* Directions:
1 – Decide whether each statement below agrees with the email thread about font sizes, answering yes or no for each and quoting the exact words of the thread that settle it. (a) The creator of the modified TDE wiki skin assumed 11pt bold Arial/Libre Sans would be sufficient for most people on a normal-sized screen. (b) KHTML (Konq) complied with the CSS spec on the px unit. (c) Konq supports the rem unit.
2 – Write out, word for word, the part of the email thread about font sizes that opens with the words containing "11pt physical would" and closes with "proprietary mozmm unit.".

* Reading passage:
◇ ◇ ◇ ◇ ◇ ◇ ◇
Television and computer screens keep getting bigger, but it seems that the fonts keep getting smaller.
Bill
William Morder composed on 2018-02-20 00:47 (UTC-0800):
Television and computer screens keep getting bigger, but it seems that the fonts keep getting smaller.
It's not hard to understand. The vast majority designers are copycats with good or better eyesight. They use templates or otherwise copy what has been copied before.
Screen quality goes up by increasing physical pixel density. To compensate for the physically smaller pixels that equate to higher density, designers buy progressively bigger desktop screens, and keep on copying what they were copying. For the rest of the world, without unlimited funds to keep buying tax-deductible bigger screens or unable to handle bigger, heavier laptops to compensate, fonts shrink.
Astute designers, of which very few apparently exist, size using units that adjust to user settings and take density into account. That means using the various relative sizing units (not using px or their pt equivalent), rather than the contortions and distortions produced by scripts that aim to "respond" (in arbitrary fashion, using px units) to various px values probed for.
On Mon, 19 Feb 2018 20:47:06 -0500 Felix Miata mrmazda@earthlink.net wrote:
E. Liddell composed on 2018-02-19 19:15 (UTC-0500):
On Mon, 19 Feb 2018 16:49:16 -0500 Felix Miata wrote:
For me, the wiki page above is quite sufficient, once the target distro installation has been completed. The harder part is finding that page in the first place. From https://wiki.trinitydesktop.org/Trinity_Desktop_Environment it's not obvious to me that
TDE Documentation
following
Main page and Recent changes
is how to eventually find it. The left column on that page needs to be wider so that the link is not split over two lines when its font is forced to a legible size.
How large a font size do you need for this to be "legible" to you? I'm asking as the person who created the modified skin for the TDE wiki--I assumed that 11pt bold Arial/Libre Sans would be sufficient for most people using a normal-sized screen (that is, not a phone or very small tablet), but if a lot of people are having problems, I might have to see about revising it.
11pt physical would be a fine and dandy size in that context, but specifying 11pt in any "current" web browser other than one using the KHTML engine gets you 11px, which can be vastly different from 11pt, depending on screen density. CSS since 2.1 or thereabouts made the px unit exactly equal to the pt unit, making spec-compliant browsers unable to specify accurate physical sizes unless physical screen density is equal to 96 DPI. KHTML (Konq) never complied with this spec, while Gecko browsers do offer a workaround for those willing to write custom rules using its proprietary mozmm unit.
If you s/11pt/.917rem/ in #mw-navigation on screen.css:64 you should get a close approximation of 11pt "physical" size if the near universal default 16px/12pt remains in effect in the browser in use, and if you are using any moderately recent 100% spec-compliant browser (which excludes Konq, which has no rem unit support).
◇ ◇ ◇ ◇ ◇ ◇ ◇
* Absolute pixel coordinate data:
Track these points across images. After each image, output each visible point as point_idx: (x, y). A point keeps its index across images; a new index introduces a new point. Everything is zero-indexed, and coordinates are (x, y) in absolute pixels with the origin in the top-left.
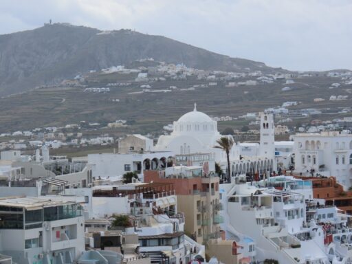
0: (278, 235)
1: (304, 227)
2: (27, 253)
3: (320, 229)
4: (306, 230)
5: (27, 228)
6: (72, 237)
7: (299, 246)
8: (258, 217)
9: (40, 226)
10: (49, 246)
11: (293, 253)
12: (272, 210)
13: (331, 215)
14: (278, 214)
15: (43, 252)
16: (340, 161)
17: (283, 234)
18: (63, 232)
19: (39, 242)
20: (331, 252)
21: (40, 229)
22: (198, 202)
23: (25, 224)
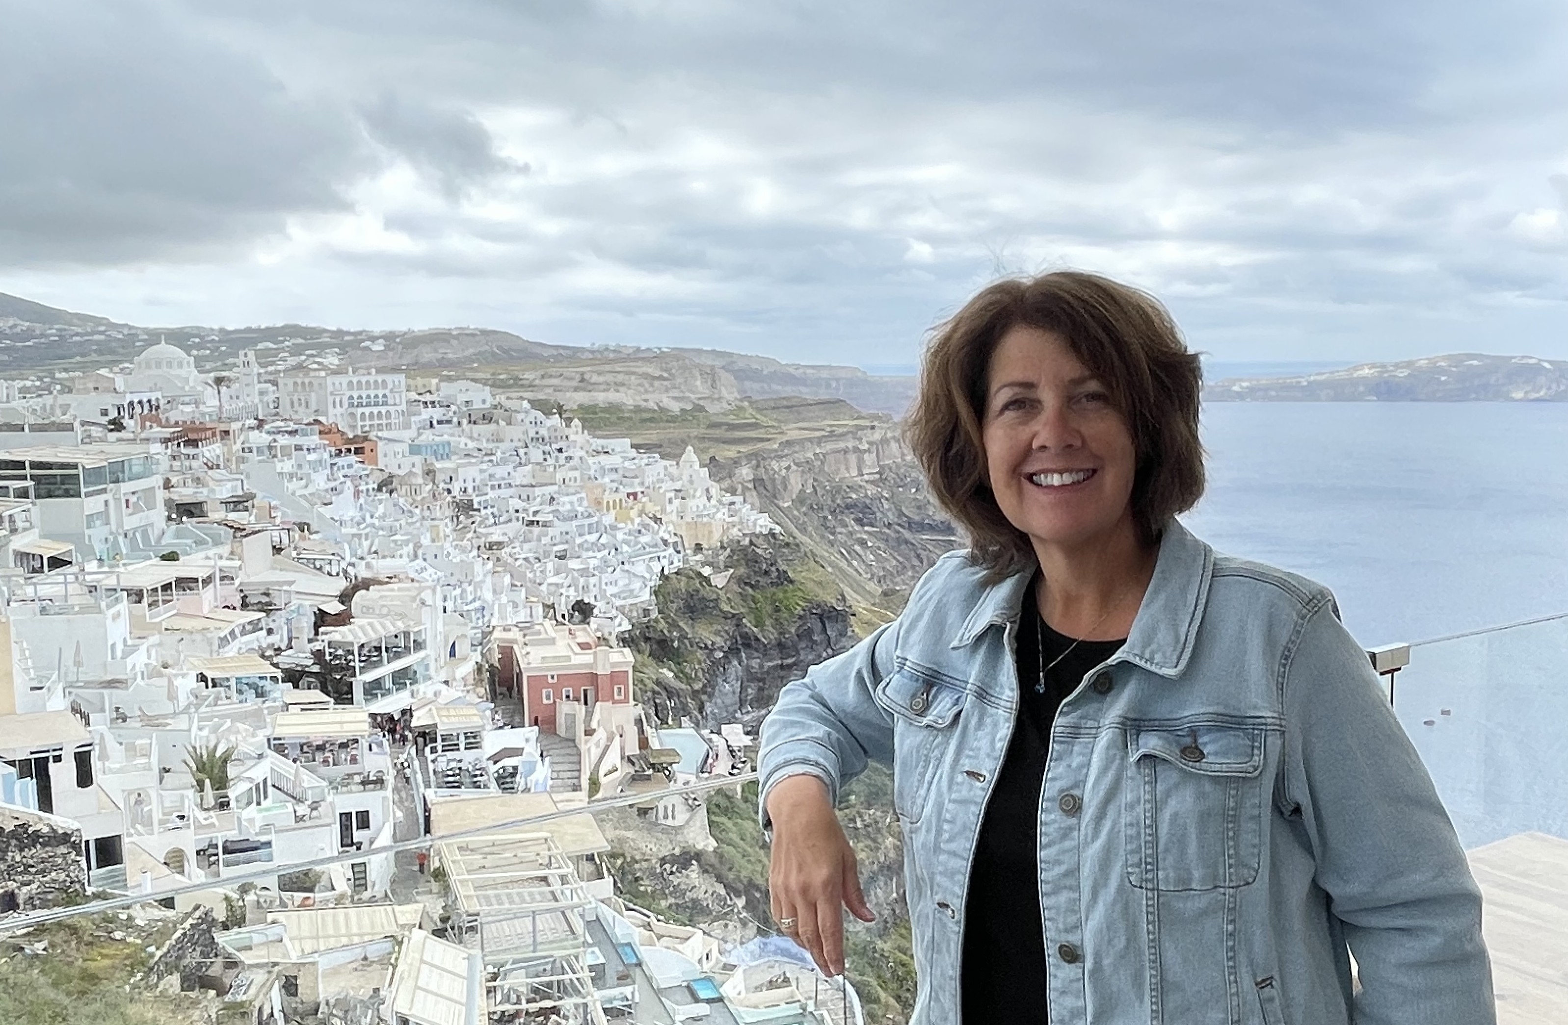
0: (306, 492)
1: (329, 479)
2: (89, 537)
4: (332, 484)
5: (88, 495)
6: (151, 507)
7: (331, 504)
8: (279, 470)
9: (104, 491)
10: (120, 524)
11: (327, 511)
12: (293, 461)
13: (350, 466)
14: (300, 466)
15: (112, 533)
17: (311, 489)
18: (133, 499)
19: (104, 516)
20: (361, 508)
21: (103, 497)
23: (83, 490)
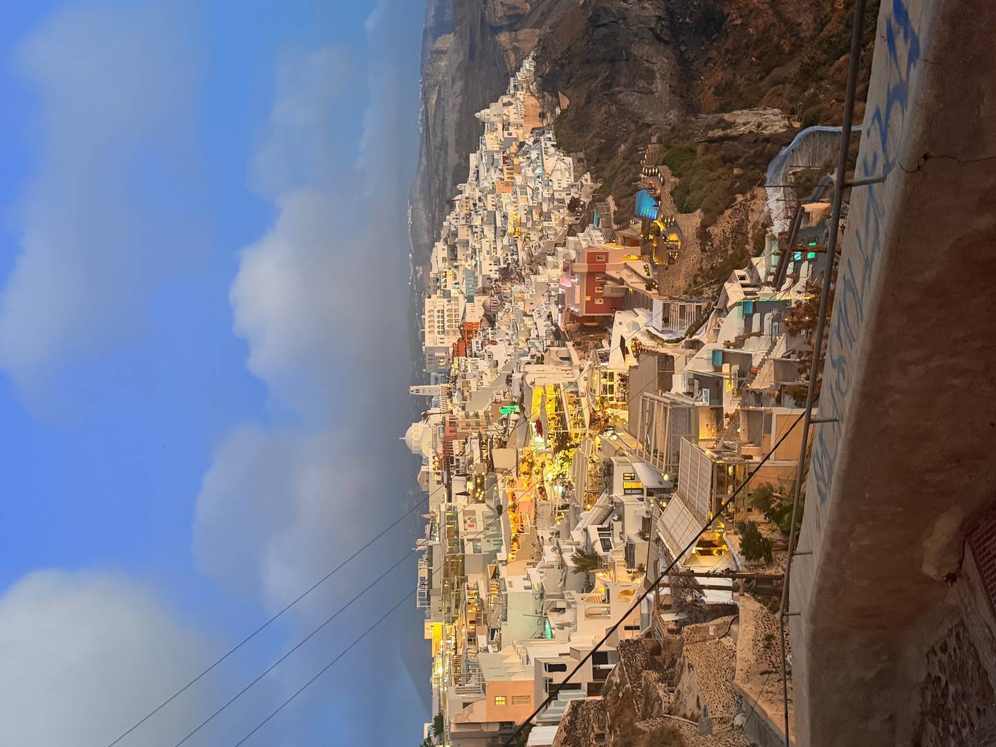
◇ ◇ ◇ ◇ ◇ ◇ ◇
* Answers below:
1 –
(a) Yes: "I assumed that 11pt bold Arial/Libre Sans would be sufficient for most people using a normal-sized screen"
(b) No: "KHTML (Konq) never complied with this spec"
(c) No: "which excludes Konq, which has no rem unit support"

2 –
11pt physical would be a fine and dandy size in that context, but specifying 11pt in any "current" web browser other than one using the KHTML engine gets you 11px, which can be vastly different from 11pt, depending on screen density. CSS since 2.1 or thereabouts made the px unit exactly equal to the pt unit, making spec-compliant browsers unable to specify accurate physical sizes unless physical screen density is equal to 96 DPI. KHTML (Konq) never complied with this spec, while Gecko browsers do offer a workaround for those willing to write custom rules using its proprietary mozmm unit.